May jobs report: Strong jobs gains across industries, with modest wage growth
Jun 1, 2018, 14:30 PM
Headline: U.S. employment rose by 223,000 jobs in May, beating consensus expectations of 190,000 jobs and continuing the longest streak of job growth on record. May’s strong gain was higher than the average monthly jobs gain of 191,000 over the past 12 months and lowered the unemployment rate to an 18-year low of 3.8%. Average hourly earnings rose 0.3%, or 8 cents month-on-month, versus a forecast of 0.2% growth. Wages were up 2.7% for the year in May, marginally higher than the 2.6% posted in April. Revisions to March and April jobs numbers resulted in a net gain of 15,000 jobs. The labor force participation rate was largely unchanged at 62.7%.
Executive Summary: After modest economic growth in Q1, May’s jobs report might signal that the U.S. economy is back on the move despite geopolitical and trade tensions. Other recent signs of strength include solid personal income and spending data. Outsized jobs gains in retail, construction and manufacturing suggest that the economy is firing on all cylinders.
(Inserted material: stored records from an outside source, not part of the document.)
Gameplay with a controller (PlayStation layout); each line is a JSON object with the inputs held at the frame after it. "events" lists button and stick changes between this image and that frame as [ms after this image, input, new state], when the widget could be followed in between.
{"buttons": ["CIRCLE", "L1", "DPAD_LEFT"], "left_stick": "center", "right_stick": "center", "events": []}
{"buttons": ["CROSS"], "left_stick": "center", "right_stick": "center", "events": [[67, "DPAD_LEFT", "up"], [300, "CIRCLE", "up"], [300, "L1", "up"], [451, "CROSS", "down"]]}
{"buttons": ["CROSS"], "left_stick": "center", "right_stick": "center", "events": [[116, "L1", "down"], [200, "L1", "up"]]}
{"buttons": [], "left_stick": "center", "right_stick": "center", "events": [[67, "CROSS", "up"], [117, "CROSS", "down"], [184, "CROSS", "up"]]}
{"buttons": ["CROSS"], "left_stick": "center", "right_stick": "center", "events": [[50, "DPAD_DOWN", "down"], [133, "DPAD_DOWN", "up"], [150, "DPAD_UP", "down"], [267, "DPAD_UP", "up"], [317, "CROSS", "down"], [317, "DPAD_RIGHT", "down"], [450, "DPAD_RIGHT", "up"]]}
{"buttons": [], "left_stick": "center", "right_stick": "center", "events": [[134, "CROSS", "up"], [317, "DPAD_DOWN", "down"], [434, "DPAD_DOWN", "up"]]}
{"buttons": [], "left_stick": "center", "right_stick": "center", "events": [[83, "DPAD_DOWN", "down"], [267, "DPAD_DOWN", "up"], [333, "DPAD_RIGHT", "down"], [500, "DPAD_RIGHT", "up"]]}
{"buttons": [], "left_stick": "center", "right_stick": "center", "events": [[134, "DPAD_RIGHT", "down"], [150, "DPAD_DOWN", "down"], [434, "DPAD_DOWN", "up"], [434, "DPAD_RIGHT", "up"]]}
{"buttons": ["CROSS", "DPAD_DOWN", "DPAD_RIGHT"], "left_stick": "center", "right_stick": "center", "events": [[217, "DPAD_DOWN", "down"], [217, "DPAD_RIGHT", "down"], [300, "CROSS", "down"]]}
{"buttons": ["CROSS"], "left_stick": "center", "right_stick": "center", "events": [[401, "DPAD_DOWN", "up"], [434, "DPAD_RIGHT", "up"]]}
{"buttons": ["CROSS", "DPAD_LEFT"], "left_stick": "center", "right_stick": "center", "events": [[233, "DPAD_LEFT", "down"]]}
While wage growth also beat expectations in May, it remains well below historic trends: Average hourly earnings were rising roughly 4% year-over-year in 2000, when unemployment was as low as it is today. Although financial markets have been jittery lately over trade tensions and political unrest in Italy, with the 10-year Treasury yield dipping below 2.8% on May 29, stronger jobs numbers have pushed the yield back above 2.9%, while the dollar index has gained 0.2% as of today.
Wage Inflation: Although wage growth rose to 2.7% year-over-year in May, it still is not commensurate with the current level of unemployment. The popular consensus remains that with the labor market continuing to tighten, stronger wage growth is right around the corner. In what may be one of the earliest signs of an acceleration in wages, the Federal Reserve Bank of Atlanta reports that workers who switched jobs received annual pay increases averaging 4% in April, compared with average gains of 2.9% for those who did not change jobs. Overall, May’s jobs number, robust consumption and the pick-up in wages, albeit sluggish, should keep the Fed on track to raise interest rates this month, with at least one more increase later this year.
Job Growth Outlook: While recent tax reform is expected to increase the budget deficit, thus placing further upward pressure on interest rates, it likely will provide a boost to the job market, potentially extending the current cycle. Nevertheless, gains will likely be modest given that the economy is operating at near-full capacity. While financial market volatility has risen slightly, a trade dispute over metal products between the U.S., Europe, Canada, Mexico and China has the potential to disrupt employment in steel-consuming industries, which constitute a larger proportion of the workforce than steel-producing industries.
CRE Sector Employment:
Construction: The construction sector added 25,000 jobs in May, up from a 21,000 gain in April. Much of May’s increase was from specialty trade contractors, who added 20,500 jobs, with non-residential specialty accounting for 14,800 jobs. Meanwhile, employment in residential building rose by 4,600 jobs.
Industrial: Manufacturing continued to expand, adding 18,000 jobs in May. Much of the gain was in the durable goods sector (15,000), with machinery adding 5,800 jobs. The transportation and warehousing sector added 18,700 jobs, with couriers and messengers adding 4,800 jobs and warehousing and storage adding 6,600 jobs.
Retail: Retail employment added 31,000, with general merchandise stores adding 13,000 jobs and building material stores adding 6,000. Retail has added 125,000 jobs over the past 12 months.
Office: Professional and business services continued to trend up in May, adding 31,000 jobs, with professional and technical services accounting for the bulk of that gain (22,600). The sector has added 483,000 jobs over the year.